Anyway his remarks raised some interesting points not just about how ineffective and useless and counter-productive satire is, but also about satire's relationship with power.
Satire laughs at power. Good. But the point of satire is to refuse to take things seriously, and that was the essential failing of the satirical impulse when it came to Trump; he wasn't taken seriously, he was seen as entertainment, a clown to laugh at - his hair, his mouth, his nose-sniffing, crack ho impersonation in the debates!
He never was funny, not for a second. He was plotting and dangerous, and he got what satire wanted: the last laugh.
I only ever reluctantly included Trump in the secret diary in 2016. He scared the hell out of me. Easier, and within range, to write about New Zealand politicians. They're genuinely funny because they're not really capable of inflicting particularly serious damage, even though some of them try.
As people they're all basically that greatest character in all of satire - Pooter, the bumbling clerk in the Victorian classic, The Diary of a Nobody. Key as Pooter, Little as Pooter, Peters as Pooter, all well-meaning little bureaucrats charging around with their office politics and their trivial pursuits.
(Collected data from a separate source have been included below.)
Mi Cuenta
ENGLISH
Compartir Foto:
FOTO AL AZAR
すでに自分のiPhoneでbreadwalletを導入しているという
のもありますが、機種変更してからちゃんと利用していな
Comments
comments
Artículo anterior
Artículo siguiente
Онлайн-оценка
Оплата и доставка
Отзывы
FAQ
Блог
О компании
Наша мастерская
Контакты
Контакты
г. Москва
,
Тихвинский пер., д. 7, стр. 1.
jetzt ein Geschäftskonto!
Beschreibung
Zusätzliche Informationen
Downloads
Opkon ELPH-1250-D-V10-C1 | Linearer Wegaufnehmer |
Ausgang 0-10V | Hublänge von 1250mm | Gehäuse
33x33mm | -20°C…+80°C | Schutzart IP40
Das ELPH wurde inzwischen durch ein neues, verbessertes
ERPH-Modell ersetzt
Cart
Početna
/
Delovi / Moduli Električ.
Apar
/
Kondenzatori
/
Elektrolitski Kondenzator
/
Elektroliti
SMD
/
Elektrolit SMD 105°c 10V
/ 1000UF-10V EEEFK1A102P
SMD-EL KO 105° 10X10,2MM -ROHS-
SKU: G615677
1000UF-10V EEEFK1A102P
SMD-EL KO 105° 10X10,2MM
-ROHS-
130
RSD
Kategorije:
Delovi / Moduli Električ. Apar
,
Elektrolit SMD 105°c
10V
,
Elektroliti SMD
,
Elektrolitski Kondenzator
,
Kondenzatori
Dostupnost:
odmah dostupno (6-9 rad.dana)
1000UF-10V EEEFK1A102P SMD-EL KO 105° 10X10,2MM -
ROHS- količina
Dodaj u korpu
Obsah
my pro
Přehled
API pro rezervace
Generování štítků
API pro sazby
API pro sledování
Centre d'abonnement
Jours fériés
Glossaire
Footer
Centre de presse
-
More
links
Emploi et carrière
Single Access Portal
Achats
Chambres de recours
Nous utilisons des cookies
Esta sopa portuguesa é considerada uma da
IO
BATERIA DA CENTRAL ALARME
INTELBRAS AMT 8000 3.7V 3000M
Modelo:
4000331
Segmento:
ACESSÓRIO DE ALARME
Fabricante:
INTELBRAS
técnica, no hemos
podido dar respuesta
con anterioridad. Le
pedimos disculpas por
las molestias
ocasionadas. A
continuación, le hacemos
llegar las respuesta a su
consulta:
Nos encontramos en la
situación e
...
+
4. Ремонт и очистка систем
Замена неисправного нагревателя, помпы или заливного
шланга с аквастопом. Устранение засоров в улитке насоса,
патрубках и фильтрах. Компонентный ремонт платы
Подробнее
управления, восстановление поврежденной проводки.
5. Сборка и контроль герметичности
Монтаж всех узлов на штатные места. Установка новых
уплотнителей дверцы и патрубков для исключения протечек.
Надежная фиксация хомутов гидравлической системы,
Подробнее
Key was the most Pooter of the lot. There was even a family resemblance; like Key's fictional counterpart, Charles Pooter, his son was a buffoon.
And so I wrote three diaries devoted to Max Key in 2016, and four to the papa formerly known as the Prime Minister. What am I going to do without them in 2017? Bill English! God save me.
Other secret diary subjects this year included Key's radio pal Hosking, Key's here, there and everywhere mate McCaw, and Key's crazy flag bearers. Incredible there that ever was such a personage as Change the NZ Flag chairman Lewis Holden; even more absurd was the existence of Flag Consideration Panel, which had a chairman, the remarkably pompous Emeritus Professor John Burrows.
There was a public workshop roadshow! There were 25 meetings around the country with an average crowd of 30 people, including eight in New Plymouth and 10 in Christchurch! O poor unwanted stupid beachtowel. It made satire easy.
At the beginning of the year I dedicated the diaries of 2016 to a satirist who had passed away - the great Gadsby, aka Jon Gadsby of A Week Of It fame. I wonder what he would have made of the year? He would surely have cackled at the same things we all cackled at, such as Max Key, Brian Tamaki, and the Aaron Smith crisis.
But Jon was the funnyman on intimate terms with the misery and ruin of life; how would he have satirised the housing crisis? Where's the humour in homelessness? It doesn't exist.
All you can do - Jon would have done the same as me, I think - was take an axe to those supremely incompetent politicians who claimed there was no crisis, that it was all good, that there was nothing to see.
From the Secret Dairy of Paula Bennett, June 19: "Staff meeting from 1pm to 1:03pm to discuss what my Ministry of Social Housing is doing to combat homelessness.
"Staff meeting from 1:03pm to 2:35pm to discuss what Auckland's Te Puea marae is doing to combat homelessness."
And this month her incompetence was rewarded with a promotion to deputy prime minister. O satire! Oh well. There's always election year.